Les salariés du public et du privé sont attendus en nombre dans les cortèges en cette nouvelle journée interprofessionnelle de protestation contre l'instauration d'un système universel de retraites par points.

Le 5 décembre, au premier jour du conflit, 806.000 manifestants ont battu le pavé, selon le ministère de l'Intérieur, puis 339.000 il y a une semaine.

Les cortèges vont rassembler cheminots, enseignants, fonctionnaires, avocats, magistrats en grève... Mais aussi des internes, médecins et soignants mobilisés dans toute la France pour réclamer davantage de moyens pour l'hôpital.

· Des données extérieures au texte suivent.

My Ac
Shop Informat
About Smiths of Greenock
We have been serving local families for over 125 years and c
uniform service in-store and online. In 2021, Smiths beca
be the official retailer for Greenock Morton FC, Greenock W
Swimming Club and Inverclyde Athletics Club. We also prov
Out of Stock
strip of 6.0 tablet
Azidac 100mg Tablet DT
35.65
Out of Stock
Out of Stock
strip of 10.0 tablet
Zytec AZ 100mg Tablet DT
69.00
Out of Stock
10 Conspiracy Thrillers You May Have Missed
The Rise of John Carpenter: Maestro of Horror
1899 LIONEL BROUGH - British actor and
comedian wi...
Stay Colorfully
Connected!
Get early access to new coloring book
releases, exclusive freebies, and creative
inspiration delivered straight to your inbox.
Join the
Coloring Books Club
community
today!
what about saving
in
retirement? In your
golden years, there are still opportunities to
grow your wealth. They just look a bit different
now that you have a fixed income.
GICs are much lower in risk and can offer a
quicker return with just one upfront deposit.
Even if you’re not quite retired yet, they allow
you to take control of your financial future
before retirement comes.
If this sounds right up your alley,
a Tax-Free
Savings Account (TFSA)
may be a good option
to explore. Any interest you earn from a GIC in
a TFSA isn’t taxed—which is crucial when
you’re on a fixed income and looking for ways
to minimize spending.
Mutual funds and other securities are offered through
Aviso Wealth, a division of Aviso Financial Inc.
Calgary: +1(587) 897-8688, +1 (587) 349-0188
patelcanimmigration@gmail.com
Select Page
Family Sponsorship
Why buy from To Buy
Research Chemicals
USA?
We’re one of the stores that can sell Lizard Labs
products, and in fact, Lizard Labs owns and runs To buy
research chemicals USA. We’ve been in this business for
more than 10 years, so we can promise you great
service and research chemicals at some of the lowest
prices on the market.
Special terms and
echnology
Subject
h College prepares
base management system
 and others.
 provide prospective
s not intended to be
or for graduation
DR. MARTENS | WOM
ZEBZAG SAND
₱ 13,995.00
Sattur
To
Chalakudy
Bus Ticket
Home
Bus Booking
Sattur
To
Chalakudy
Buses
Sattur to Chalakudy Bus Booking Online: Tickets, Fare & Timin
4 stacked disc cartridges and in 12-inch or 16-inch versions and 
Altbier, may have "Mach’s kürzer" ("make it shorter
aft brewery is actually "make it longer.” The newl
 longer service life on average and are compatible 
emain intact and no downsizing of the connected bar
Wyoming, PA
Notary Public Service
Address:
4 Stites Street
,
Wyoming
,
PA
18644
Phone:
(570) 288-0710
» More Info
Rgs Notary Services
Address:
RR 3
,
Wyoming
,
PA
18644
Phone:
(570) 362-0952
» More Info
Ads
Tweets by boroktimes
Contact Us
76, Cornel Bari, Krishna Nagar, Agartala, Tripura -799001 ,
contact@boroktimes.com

A Paris, tous les syndicats seront présents, entre République et Nation, comme en régions.

La CGT, FO, la CFE-CGC, Solidaires et la FSU marcheront pour réclamer le retrait pur et simple du projet. Ces organisations se réuniront dans la soirée pour décider de la suite du mouvement.

- "Appuyer sur le bouton +stop+"

"J'espère qu'on sera enfin entendus, que le gouvernement va finir par comprendre qu'il faut appuyer sur le bouton +stop+", a déclaré lundi Yves Veyrier, le numéro un de FO. La porte-parole du gouvernement, Sibeth Ndiaye, a déjà répondu: la réforme, "nous ne la retirerons pas".

Dans les mêmes cortèges mais derrière leurs propres banderoles, la CFDT, la CFTC et l'Unsa défileront pour améliorer le contenu du projet de fusion des 42 régimes existants en un système universel. Et surtout pour refuser l'introduction dès 2022 d'un "âge d'équilibre" qui doit atteindre 64 ans en 2027 afin de favoriser l'équilibre des comptes grâce à un dispositif de bonus-malus.

Et "s'il n'y a pas de recul", Laurent Berger a prévenu que la "CFDT reviendra plus déterminée que jamais en janvier" avec des "appels à mobilisations". Le secrétaire général a suggéré mardi une hausse des cotisations pour remplacer l'âge d'équilibre mais a immédiatement reçu une fin de non-recevoir de la part du gouvernement.

Dans la foulée de la journée de mobilisation, Édouard Philippe doit recevoir les organisations syndicales et patronales représentatives pour des réunions bilatérales mercredi à partir de 14H30, suivies d'une "multilatérale" jeudi à 16H00.